▸ **Passage to read**
◆ ◆ ◆
I don't  understand what you're aiming at...


----------



## ThomasK

I meant: some people associate "moeite" with "difficulty/ moeilijkheid", but I think that translation or word (in both languages) narrows down the scope of "moeite" and may then cause students to use the word in the wrong sense...


----------



## eno2

Thank you.
Several definitions I checked before my first answer give a very limited meaning to 'moeite

Van Dale gratis on line

*Betekenis 'moeite '*
Je hebt gezocht op het woord: moeite .
moei·te (de; v; meervoud: moeiten)1inspanning: moeite met iets hebben (a) het moeilijk kunnen; (b) moeilijk kunnen aanvaarden of inwilligen; het is de moeite niet het betekent niets; dat gaat in één moeite door dat kan tegelijk worden gedaan


I think I cited this one: Wiktionary 

*moeite* v [3]

een grote inspanning
_Met veel *moeite* werd het einddoel gehaald._


Misschien is DVD ruimer.

Nu, Ensie volgt letterlijk VD online maar er is een interesssante toevoeging: Ensie follows strictly VD online bit there is an itersting extra: 

*moeite
moeite* - _Zelfstandignaamwoord_ 1. een grote inspanning ♢ _Met veel *moeite* werd het einddoel gehaald._ *Woordherkomst*Naamwoord van handeling van moeien met het achtervoegsel -te*Uitdrukkingen en gezegden* ♦ de moeite niet waard zijnonbelangrijk zijn ♦ Het loont de moeite.Het is de moeite waard.
◆ ◆ ◆
▸ **Dataset content**
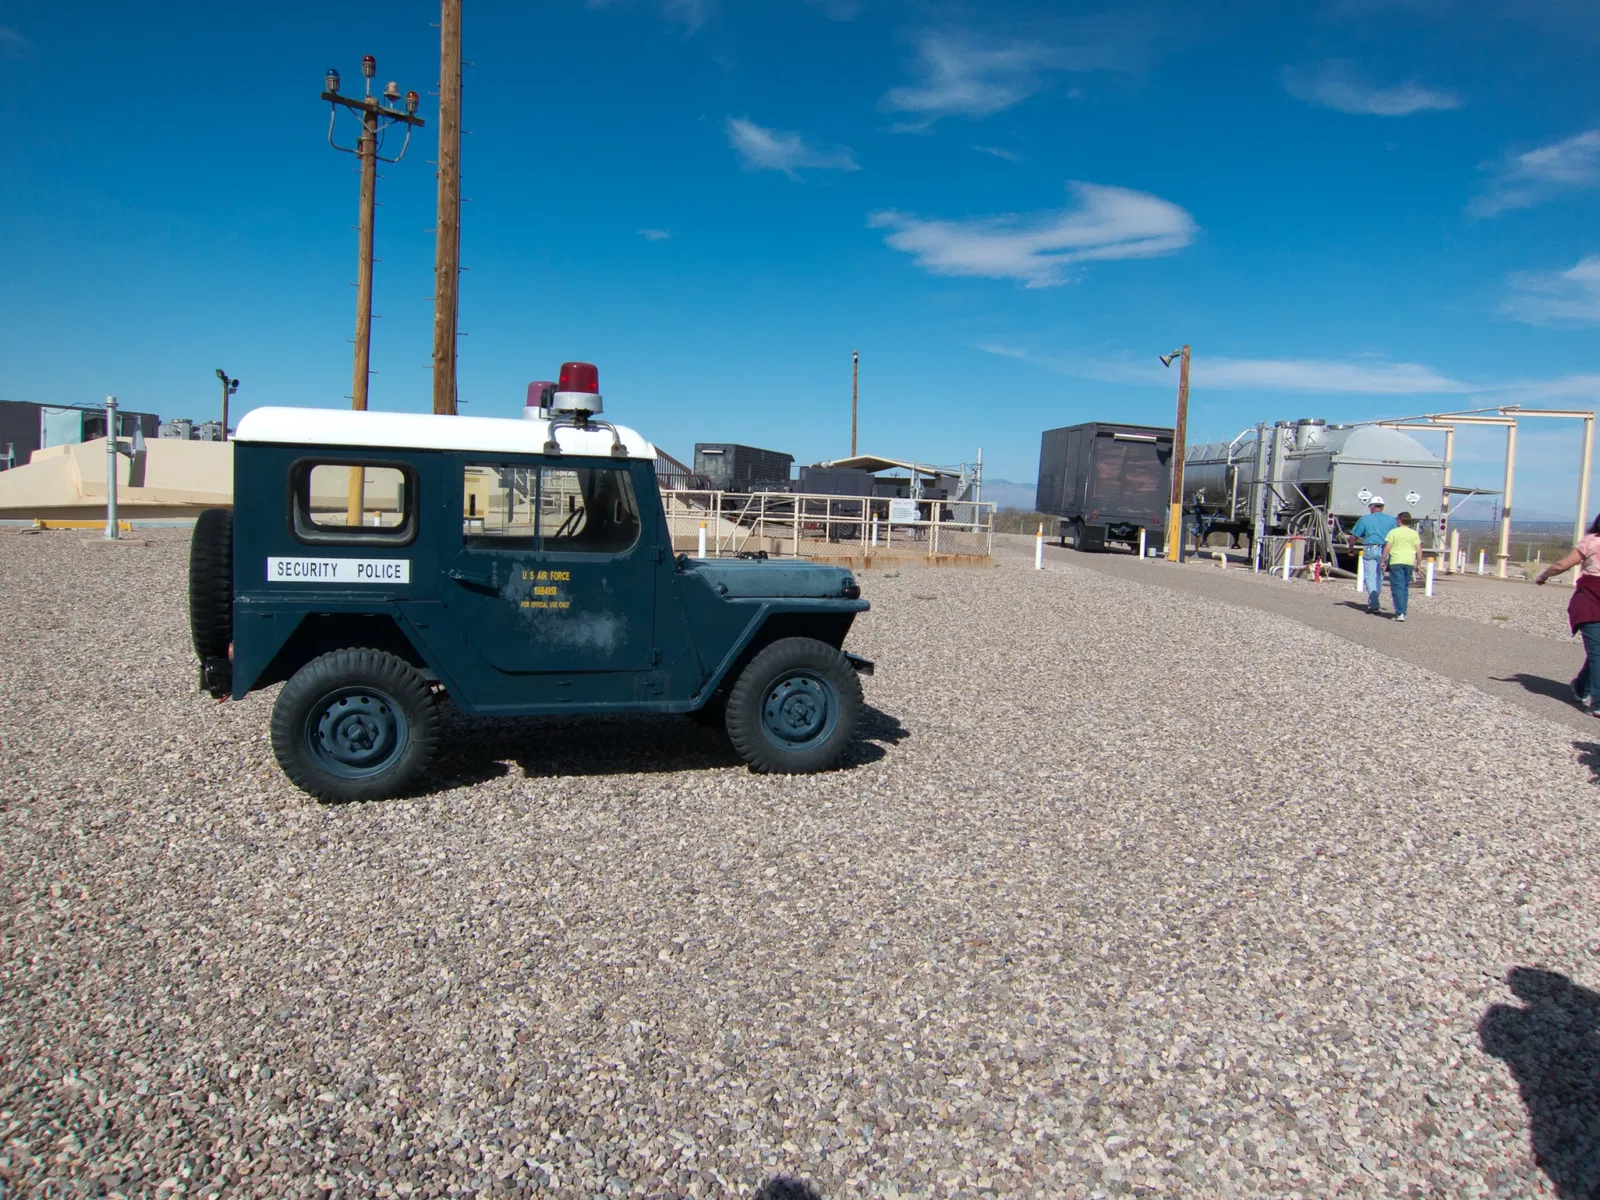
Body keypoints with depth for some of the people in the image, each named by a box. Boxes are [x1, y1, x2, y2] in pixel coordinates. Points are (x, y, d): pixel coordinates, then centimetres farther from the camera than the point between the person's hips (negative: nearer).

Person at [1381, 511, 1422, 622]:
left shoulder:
◆ ◆ ◆
Continue the forum thread about the Dutch word "moeite" from the point where it stops.

▸ **Response to the exercise**
Moeite komt van moeien  stam +te.  Moeite is derived from moeien (the verb). Root +te. 

Wat is de betekenis van moeite

Alle negatieven, 'het is de moeite niet' 'de moete niet waard'  betekenen dus: het is de bemoeiing, de tussenkomst, de interventie (en uiteindelijk de inspanning) niet waard.... All negatives of ~mean:  It's not worth the intervention (and in the end the effort, the trouble etc..)


----------



## ThomasK

Very interesting list, but is it limited? To me it is comprehensive: a student who got all those meanings well presented might be able to use "moeite" in the right way, I would say. I think I'll try to make a document containing all the (meanings and) uses of "moeite"... But it will take a week or more, as I am off tomorrow and will not be reading lots of messages  the following week...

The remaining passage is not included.